La Cour fédérale de Justice a récemment eu l’occasion de rappeler les importantes différences subsistant entre la France et l’Allemagne dans le traitement des affaires familiales et en particulier s’agissant de l’audition des mineurs dans les procédures les concernant.

Par une décision du 31 octobre 2018 (XII ZB 411/18), la Cour fédérale de Justice allemande a fait droit à la demande de suspension provisoire d’une ordonnance réglant un droit de visite et d’hébergement, dans l’attente de la décision rendue au fond. La Cour fédérale a en effet jugé que la décision rendue par la Cour d’appel de Brunswik (Basse-Saxe) était critiquable dans la mesure où l’enfant, même âgé de 4 ans, aurait dû être entendu personnellement par les magistrats. Par exception, le tribunal ne peut renoncer à cette audition que pour des motifs graves, par exemple lorsque celle-ci conduira à un préjudice important de l’état de santé physique ou mental du mineur. Le juge est dès lors invité à confronter les intérêts en présence et aussi à recueillir des informations auprès des tiers (parties à la procédure, Jugendamt) pour savoir si les règles de droit de visite et d’hébergement sont adaptés au bien être de l’enfant.

L’âge de 4 ans peut surprendre, notamment en comparaison avec les standards internationaux et la pratique française. Dans l’affaire « Maumousseau et Washington c/ France » (n°39388/05) du 6 décembre 2007, la Cour européenne des Droits de l’Homme n’avait pas sanctionné l’absence d’audition d’une enfant âgée de 4 ans, jugeant celle-ci comme « non décisive » dans le cadre de la résolution du conflit familial. Il est vrai que la parole de l’enfant avait pu être recueillie par des tiers.

En France et en l’état de la jurisprudence, la capacité de discernement – critère nécessaire à l’audition du mineur au sens de l’article 388-1 du code civil - est rarement reconnue à un enfant âgé de moins de 7 ans. Certaines juridictions nient cette capacité à des mineurs âgés de 10 ans et plus (CA Agen, 30.07.2008, n°08/00163).

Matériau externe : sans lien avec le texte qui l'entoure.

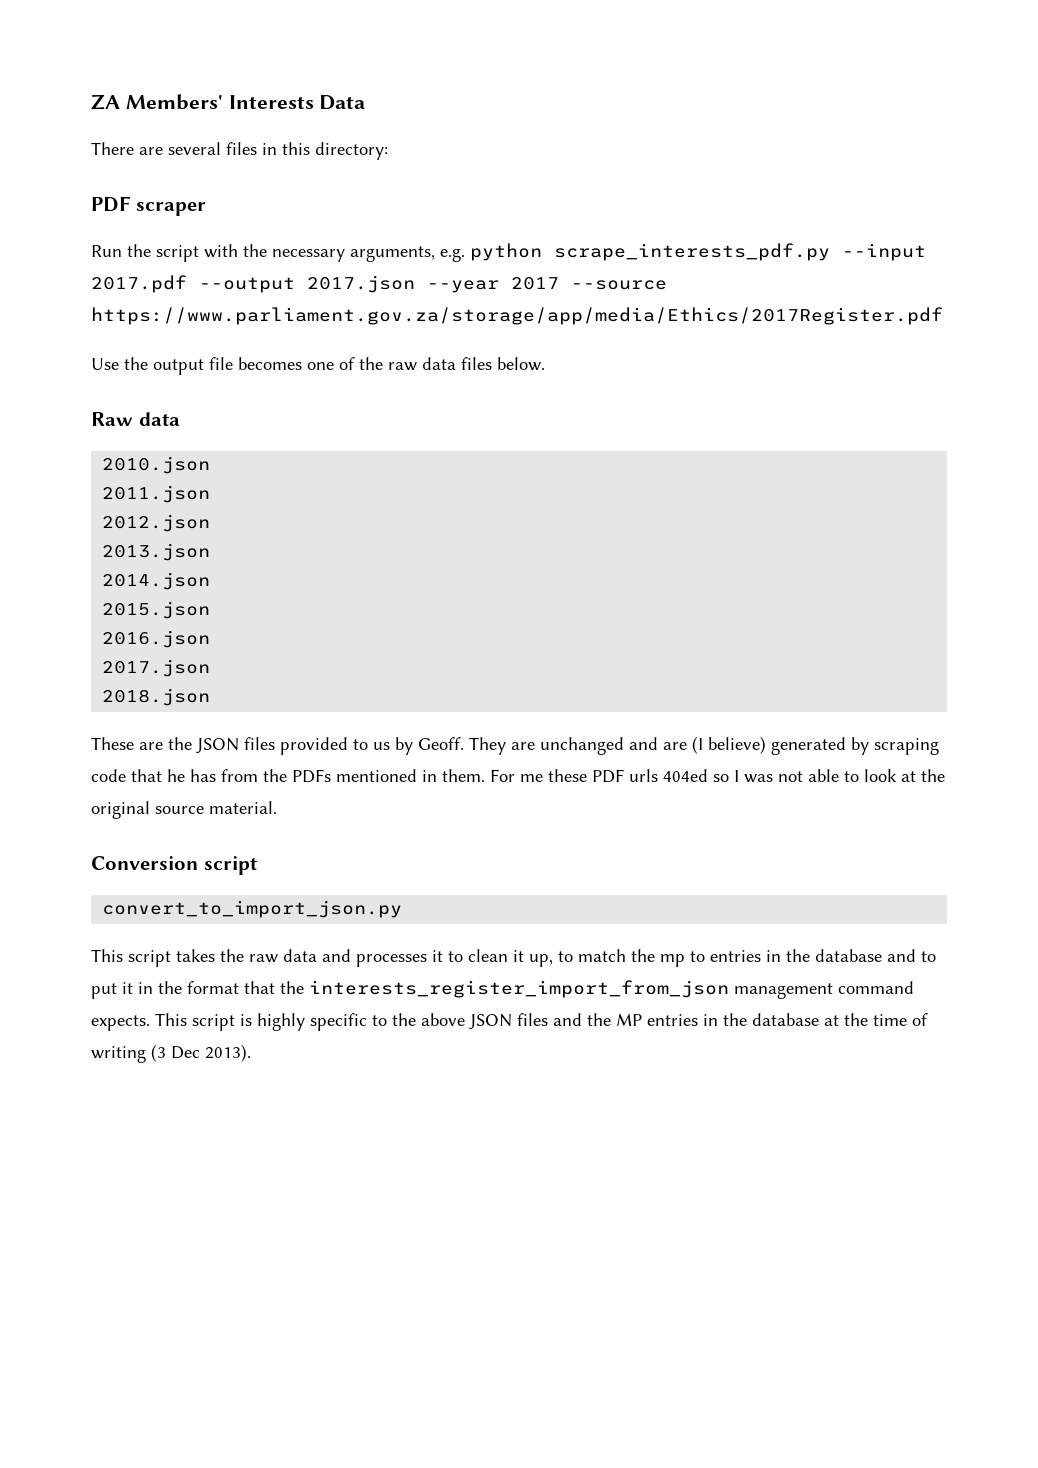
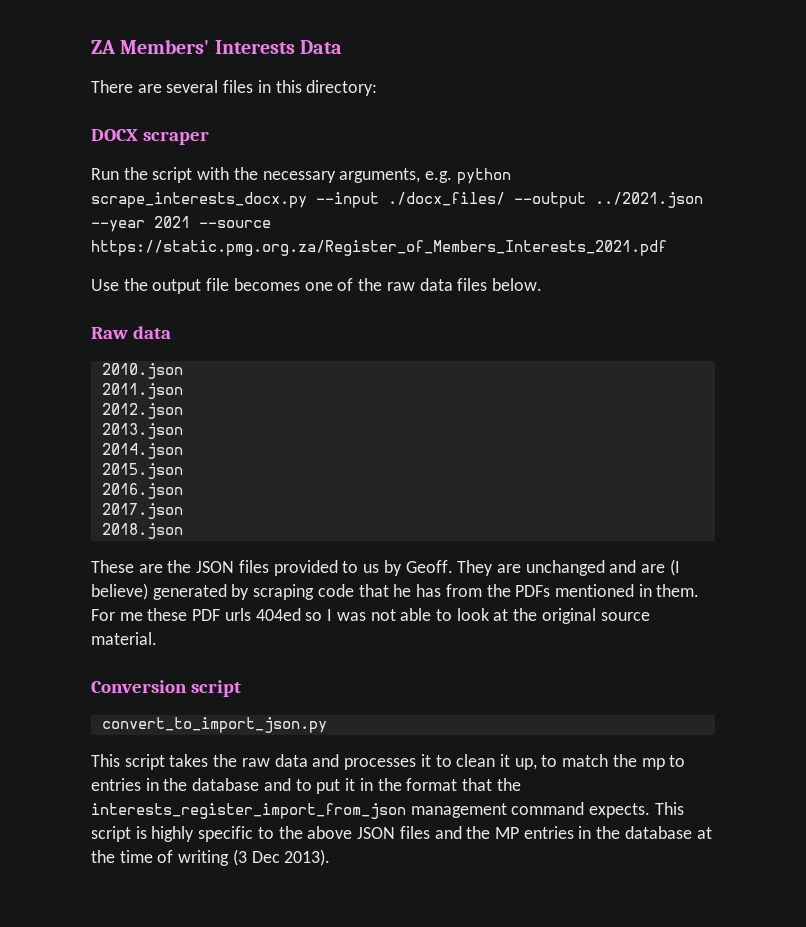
[91,196,130,212] PDF -> [91,129,138,141] DOCX
[554,243,926,261] [91,275,667,293] [91,307,943,325] scrape_interests_pdf.py --input 2017.pdf --output 2017.json --year 2017 --source https://www.parliament.gov.za/storage/app/media/Ethics/2017Register.pdf -> [91,192,703,208] [91,216,271,232] [91,240,667,256] scrape_interests_docx.py --input ./docx_files/ --output ../2021.json --year 2021 --source https://static.pmg.org.za/Register_of_Members_Interests_2021.pdf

Dans le cadre d’un litige familial franco-allemand et afin d’assurer l’efficacité outre-Rhin des décisions rendues par les juridictions françaises, il importe de veiller particulièrement aux conditions d’application de l’article 388-1 du code civil et de privilégier l’audition de l’enfant par le juge lui-même. A défaut, il convient de s’assurer que la décision justifie précisément cette absence d’audition, notamment au regard de l’intérêt de l’enfant et des éventuels risques encourus, sous peine de rendre inapplicables en Allemagne les règles relatives au droit de visite et d’hébergement arrêtées par le juge français.